Human Races

In the wake of the London Bridge terrorist attacks, Theresa May has quite rightly called for unity within a society increasingly under siege from a cult rooted in hatred. However, given the origins of the perpetrators of other recent terrorist attacks, it is likely that these young men were also born and raised in the UK. As such, we also need to look to issues deeply rooted in our own national culture that create the seed-bed in which bitterness, division and hatred can flourish.

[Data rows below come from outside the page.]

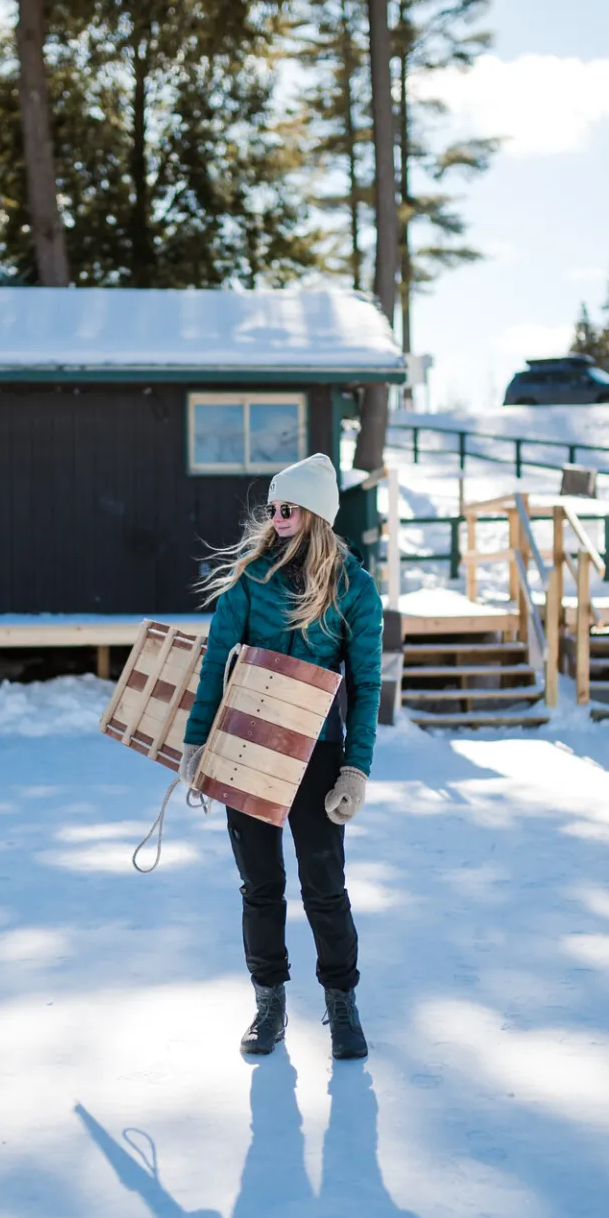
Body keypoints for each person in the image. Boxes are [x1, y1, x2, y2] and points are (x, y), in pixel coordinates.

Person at [179, 453, 383, 1061]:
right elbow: (217, 662)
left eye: (287, 508)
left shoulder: (355, 590)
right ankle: (269, 1002)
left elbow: (366, 685)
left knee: (325, 886)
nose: (277, 517)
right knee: (260, 885)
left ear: (315, 514)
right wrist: (197, 741)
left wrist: (355, 767)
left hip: (318, 755)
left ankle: (341, 1002)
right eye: (272, 508)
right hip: (246, 749)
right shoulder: (252, 581)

The highly individualistic culture which has been nurtured by successive UK governments over the past four decades has had the effect of isolating individuals, making every situation a race or a competition. This is a lesson that British children learn very early in life. In the Guardian's most recent Secret Teacher column, the writer describes how children's opportunities are diminished by an education culture in which 'every decision is made with the league table in mind' rather than by what is best for individual children, who instead grow up in a culture in which they become results pawns, learning to allocate value to themselves and others through this warped mirror.

The current government aim to intensify this situation by ranking children on entry to school, with the inevitable result that the race will begin in the nursery, with some children discovering on the very first rung of the education ladder that society has pigeon-holed them as somehow less worthy than their peers. It is inevitable that those who come from financially advantaged homes and speak English as a first language will form the largest contingent of those who rank most highly on this scale, and, in time, be more likely to move onto the new selective grammar schools that Mrs May is planning which will further compound these deep divisions.

Children raised in such a society learn to become competitive rather than collaborative, and to construct other human beings as potential enemies rather than potential friends. The evidence that this is increasingly the case can be demonstrated through popular culture which has arisen over the last few decades, for example in the reality media that dominates TV scheduling which is based in competition and the humiliation of "losers", for example The X Factor, Take Me Out and Big Brother. The everyday reality of contemporary young people additionally involves rampant competition for attention and 'likes' on social media and the inevitable anguish that this creates.

Under successive Conservative administrations, funding has been removed from initiatives aimed at equalising life chances and bringing people together, such as Children's Centres, youth clubs and community education, which impacts particularly heavily upon families experiencing financial difficulty, and families in which the adults speak English as a second language. The government seeks to further stigmatise and humiliate those who have access to less resources in society with a range of punitive measures such as the bedroom tax and work capability assessments. Is it therefore any wonder that many from the most disadvantaged UK communities voted for Brexit, constructing our European neighbours as competitors for resources rather than as allies with the potential to collaborate with us to create a more prosperous society?

It is difficult to be a young person in a society which broadcasts a range of messages indicating that individual worth will be decided on the basis of such a plethora of relentless competitions, in which those who are poorly placed will be viewed by others as having little value. Psychologist Carl Rogers proposed that lack of self worth leads to people becoming confused, troubled, anxious and alienated. In such a situation, some, particularly those who entered every race from a position of relative disadvantage, will inevitably turn to alternative communities in which they are able find the validation and hope that they lack, even if such communities are in fact dangerous and dysfunctional.

As Nik Kershaw reflected in 1984, as the culture of extreme individualism wound its tentacles ever more tightly around society, 'winners laugh too soon... cause you never win in human races'. Perhaps, if we were less concerned with pigeon-holing people on endless league tables, and more concerned with supporting the collective well-being of all within society, our young people would be more socially and emotionally robust, hence less vulnerable to extremists and radicalisers.